Intuit’s Global Engineering Days (GED) is a weeklong code-a-thon that brings together Intuit technologists from all corners of the globe twice a year for a festival of innovation. Engineers, product managers, and designers form teams to work on projects of their choosing—a new idea for propelling business growth, addressing customer pain points, or streamlining work for each other. It’s a week to hit pause on the usual tasks and meetings, and instead focus only on innovation—working across team boundaries, creating rapid prototypes, and testing with customers. Participants are encouraged to be bold and think big.
Hosted at 13 Intuit locations from San Diego to Toronto to Tel Aviv to Bangalore, the recent GED demonstrated impressive growth in employee engagement, with nearly 8,500 participants, more than 2,800 projects, and over 900 teams that showcased their work at closing day demofests, referred to as “gallery walks.”
Intuit’s steady investment and focus on AI and data over the past decade was apparent in the wide range of AI-related projects. Half of all project teams incorporated GenAI, and there was a significant focus on agentic AI—a rapidly evolving new technology. Project teams used AI agents to make our products faster and easier to use, from onboarding new QuickBooks Online customers, to automating routine administrative tasks for tax professionals, to navigating the complexities of credit card and auto insurance marketplaces. Some projects experimented with AI avatars, enabling users to give voice commands to an almost-human assistant.

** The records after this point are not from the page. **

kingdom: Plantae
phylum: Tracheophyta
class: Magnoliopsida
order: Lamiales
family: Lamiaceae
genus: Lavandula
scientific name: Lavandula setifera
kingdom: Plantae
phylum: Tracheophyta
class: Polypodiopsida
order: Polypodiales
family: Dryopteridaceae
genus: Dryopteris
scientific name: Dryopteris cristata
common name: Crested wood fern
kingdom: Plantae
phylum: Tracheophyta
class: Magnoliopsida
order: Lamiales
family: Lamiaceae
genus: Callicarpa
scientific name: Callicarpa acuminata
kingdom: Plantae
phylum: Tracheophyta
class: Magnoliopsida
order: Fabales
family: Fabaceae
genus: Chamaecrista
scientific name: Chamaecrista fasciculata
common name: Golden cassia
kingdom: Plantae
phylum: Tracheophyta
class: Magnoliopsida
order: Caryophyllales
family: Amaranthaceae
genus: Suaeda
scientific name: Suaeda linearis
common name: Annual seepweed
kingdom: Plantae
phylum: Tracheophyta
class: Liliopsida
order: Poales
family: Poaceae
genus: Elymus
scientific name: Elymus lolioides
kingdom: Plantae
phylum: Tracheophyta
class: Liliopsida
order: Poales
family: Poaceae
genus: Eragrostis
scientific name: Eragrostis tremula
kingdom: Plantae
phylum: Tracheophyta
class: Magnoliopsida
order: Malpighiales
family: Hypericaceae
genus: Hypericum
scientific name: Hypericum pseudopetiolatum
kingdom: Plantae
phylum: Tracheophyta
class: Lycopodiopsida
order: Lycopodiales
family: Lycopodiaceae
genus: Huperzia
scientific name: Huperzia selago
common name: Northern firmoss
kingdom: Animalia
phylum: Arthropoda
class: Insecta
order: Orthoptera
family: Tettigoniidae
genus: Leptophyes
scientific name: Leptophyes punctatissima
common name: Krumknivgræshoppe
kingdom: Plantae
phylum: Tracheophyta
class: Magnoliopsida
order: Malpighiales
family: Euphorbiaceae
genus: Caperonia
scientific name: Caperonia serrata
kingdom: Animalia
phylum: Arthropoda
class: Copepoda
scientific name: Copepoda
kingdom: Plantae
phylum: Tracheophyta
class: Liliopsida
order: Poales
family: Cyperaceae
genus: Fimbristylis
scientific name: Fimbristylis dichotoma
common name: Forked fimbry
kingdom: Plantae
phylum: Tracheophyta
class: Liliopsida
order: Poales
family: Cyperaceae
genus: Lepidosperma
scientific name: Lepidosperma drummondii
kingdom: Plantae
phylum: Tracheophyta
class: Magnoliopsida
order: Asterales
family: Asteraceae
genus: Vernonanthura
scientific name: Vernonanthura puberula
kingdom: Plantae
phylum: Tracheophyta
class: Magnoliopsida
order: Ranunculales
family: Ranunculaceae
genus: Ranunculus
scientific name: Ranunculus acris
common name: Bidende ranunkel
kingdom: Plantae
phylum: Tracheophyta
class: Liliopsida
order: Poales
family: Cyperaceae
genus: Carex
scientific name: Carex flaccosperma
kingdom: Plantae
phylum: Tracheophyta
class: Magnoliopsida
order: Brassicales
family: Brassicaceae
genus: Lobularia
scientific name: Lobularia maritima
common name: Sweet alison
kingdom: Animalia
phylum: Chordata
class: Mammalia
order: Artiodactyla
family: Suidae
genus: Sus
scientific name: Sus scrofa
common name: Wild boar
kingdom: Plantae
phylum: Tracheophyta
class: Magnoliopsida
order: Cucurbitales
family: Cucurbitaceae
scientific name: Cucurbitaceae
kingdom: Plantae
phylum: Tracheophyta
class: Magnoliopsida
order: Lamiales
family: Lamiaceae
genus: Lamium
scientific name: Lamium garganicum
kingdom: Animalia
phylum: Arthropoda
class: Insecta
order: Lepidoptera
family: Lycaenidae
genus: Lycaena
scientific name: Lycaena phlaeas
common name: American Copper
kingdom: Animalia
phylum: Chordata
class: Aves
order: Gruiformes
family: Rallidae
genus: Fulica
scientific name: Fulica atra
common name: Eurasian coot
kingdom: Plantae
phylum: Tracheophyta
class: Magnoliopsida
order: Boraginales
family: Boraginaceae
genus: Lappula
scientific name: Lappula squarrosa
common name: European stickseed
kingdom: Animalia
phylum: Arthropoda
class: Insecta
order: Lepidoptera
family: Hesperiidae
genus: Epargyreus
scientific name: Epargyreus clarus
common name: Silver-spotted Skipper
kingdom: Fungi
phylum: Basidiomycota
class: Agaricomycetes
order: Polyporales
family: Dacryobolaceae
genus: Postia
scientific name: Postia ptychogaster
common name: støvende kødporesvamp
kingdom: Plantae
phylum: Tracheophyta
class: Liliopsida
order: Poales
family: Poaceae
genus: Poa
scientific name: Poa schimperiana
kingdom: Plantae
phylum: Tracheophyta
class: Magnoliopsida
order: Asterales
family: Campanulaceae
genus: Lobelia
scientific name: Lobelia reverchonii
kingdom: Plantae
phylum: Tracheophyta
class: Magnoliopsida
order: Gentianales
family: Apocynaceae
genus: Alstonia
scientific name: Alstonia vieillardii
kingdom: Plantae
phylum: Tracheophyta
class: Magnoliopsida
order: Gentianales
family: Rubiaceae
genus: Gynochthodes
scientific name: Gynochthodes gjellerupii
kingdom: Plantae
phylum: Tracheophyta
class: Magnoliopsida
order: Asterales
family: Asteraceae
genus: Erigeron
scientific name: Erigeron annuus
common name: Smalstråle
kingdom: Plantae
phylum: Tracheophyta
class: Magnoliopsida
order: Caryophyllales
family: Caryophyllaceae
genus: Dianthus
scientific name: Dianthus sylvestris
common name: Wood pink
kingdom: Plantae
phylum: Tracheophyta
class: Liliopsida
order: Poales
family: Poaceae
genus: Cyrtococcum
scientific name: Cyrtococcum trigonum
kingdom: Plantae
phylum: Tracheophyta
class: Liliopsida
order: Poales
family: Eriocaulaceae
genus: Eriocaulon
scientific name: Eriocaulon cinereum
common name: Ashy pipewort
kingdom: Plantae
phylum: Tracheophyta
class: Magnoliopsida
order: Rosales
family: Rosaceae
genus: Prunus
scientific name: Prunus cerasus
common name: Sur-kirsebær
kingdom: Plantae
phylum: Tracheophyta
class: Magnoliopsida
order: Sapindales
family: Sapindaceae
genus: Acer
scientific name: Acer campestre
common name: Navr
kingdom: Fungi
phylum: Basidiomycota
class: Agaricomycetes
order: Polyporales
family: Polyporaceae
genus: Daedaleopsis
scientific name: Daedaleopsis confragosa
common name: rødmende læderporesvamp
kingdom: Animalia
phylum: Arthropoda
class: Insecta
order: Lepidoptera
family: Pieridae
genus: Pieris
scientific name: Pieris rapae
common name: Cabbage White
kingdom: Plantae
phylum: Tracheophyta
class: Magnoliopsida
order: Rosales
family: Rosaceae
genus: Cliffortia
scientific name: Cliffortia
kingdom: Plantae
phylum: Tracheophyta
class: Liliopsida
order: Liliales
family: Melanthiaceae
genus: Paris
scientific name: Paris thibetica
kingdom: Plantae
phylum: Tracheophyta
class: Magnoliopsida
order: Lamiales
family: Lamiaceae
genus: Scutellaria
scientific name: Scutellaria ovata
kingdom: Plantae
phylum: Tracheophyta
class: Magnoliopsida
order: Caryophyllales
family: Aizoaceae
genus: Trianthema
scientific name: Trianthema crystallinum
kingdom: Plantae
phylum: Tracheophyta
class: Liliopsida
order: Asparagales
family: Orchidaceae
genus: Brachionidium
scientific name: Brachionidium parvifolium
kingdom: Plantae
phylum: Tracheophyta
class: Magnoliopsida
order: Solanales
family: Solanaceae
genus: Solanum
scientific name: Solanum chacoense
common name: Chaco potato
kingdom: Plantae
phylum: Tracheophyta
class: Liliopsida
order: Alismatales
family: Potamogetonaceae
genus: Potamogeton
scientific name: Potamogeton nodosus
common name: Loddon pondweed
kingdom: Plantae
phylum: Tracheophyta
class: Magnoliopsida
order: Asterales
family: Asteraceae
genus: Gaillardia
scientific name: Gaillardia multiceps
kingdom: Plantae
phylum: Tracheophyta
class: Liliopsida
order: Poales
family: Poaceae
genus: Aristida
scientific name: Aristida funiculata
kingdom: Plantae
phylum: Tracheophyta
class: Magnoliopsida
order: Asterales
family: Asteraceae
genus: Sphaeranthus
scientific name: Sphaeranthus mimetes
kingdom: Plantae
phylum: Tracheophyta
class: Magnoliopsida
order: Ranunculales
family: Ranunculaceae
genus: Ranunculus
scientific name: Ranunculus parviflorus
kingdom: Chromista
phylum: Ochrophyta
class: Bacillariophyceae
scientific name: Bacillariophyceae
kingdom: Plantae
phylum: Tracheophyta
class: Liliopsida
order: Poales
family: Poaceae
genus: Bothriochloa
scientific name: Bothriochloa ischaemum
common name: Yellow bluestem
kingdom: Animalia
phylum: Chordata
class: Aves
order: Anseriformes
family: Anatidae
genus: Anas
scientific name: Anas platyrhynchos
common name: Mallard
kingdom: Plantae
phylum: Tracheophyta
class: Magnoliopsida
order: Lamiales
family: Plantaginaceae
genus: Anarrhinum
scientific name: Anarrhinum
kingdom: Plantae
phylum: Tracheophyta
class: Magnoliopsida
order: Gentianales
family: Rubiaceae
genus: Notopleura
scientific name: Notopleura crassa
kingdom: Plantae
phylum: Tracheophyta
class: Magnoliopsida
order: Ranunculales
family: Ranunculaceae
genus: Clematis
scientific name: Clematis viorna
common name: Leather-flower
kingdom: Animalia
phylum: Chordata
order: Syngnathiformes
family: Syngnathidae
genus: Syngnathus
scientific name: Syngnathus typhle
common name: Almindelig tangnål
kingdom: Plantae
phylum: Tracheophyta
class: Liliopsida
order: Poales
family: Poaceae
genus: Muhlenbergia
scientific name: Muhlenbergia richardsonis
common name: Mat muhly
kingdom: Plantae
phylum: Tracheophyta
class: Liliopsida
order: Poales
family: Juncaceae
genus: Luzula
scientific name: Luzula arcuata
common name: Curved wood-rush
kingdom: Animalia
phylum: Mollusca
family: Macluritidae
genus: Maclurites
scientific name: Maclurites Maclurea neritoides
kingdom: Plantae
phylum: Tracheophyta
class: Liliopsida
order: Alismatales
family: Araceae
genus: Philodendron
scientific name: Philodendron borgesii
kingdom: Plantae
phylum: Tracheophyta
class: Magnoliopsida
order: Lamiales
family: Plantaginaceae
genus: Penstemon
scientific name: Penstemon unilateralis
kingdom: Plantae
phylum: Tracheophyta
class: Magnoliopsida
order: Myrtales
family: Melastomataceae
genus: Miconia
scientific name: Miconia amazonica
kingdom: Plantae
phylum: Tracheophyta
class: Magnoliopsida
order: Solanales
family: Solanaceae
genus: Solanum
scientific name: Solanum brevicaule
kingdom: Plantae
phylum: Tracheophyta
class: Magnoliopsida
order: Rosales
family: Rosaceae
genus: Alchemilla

Some of the GED innovations were designed to directly benefit customers, while others were for internal use, helping Intuit employees be more productive and creative so they can deliver better customer solutions faster. One project experimented with vibe coding—which generates code based on natural language prompts—so non-technical designers could build out the designs they created in Figma. And another project that generated a lot of interest—as well as some laughs—was “SkipitAI,” which uses AI agents to attend meetings for you.
“This GED is all about done-for-you experiences—customer solutions that are so effortless, they feel like they’re magic,” said CTO Alex Balazs at the GED kickoff event. “Our AI proficiency enables us to build these transformative experiences that simplify solutions and drive business outcomes for Intuit.”
Joining Alex on stage was Intuit Chief Architect Chris Kasten, who emphasized the importance of agentic AI in delivering these experiences to Intuit’s approximately 100 million consumer and business customers.
“The use cases for AI that are unfolding in front of our eyes enable us to completely rethink the way our customers interact with us, and how they run their businesses,” said Kasten. “It also changes the way we work at Intuit: whether you’re already working on GenAI workflows or have only been reading about it. GED is the time to learn, innovate, and explore AI technologies—and particularly AI agents.”
With the April 2025 GED behind us, the GED planning team is starting to think about the next event in November 2025. But for the hundreds of teams that ended GED week with a solid proof of concept, they have until mid-July to get their projects ready to ship to production. And then they can see their hard work pay off, delivering benefits to customers and the Intuit Tech community.
GED is a truly special time for Intuit technologists. But with year-round access to a full range of AI-based coding tools and a clear vision of solving customer problems with AI agents, they can innovate like it’s GED every day.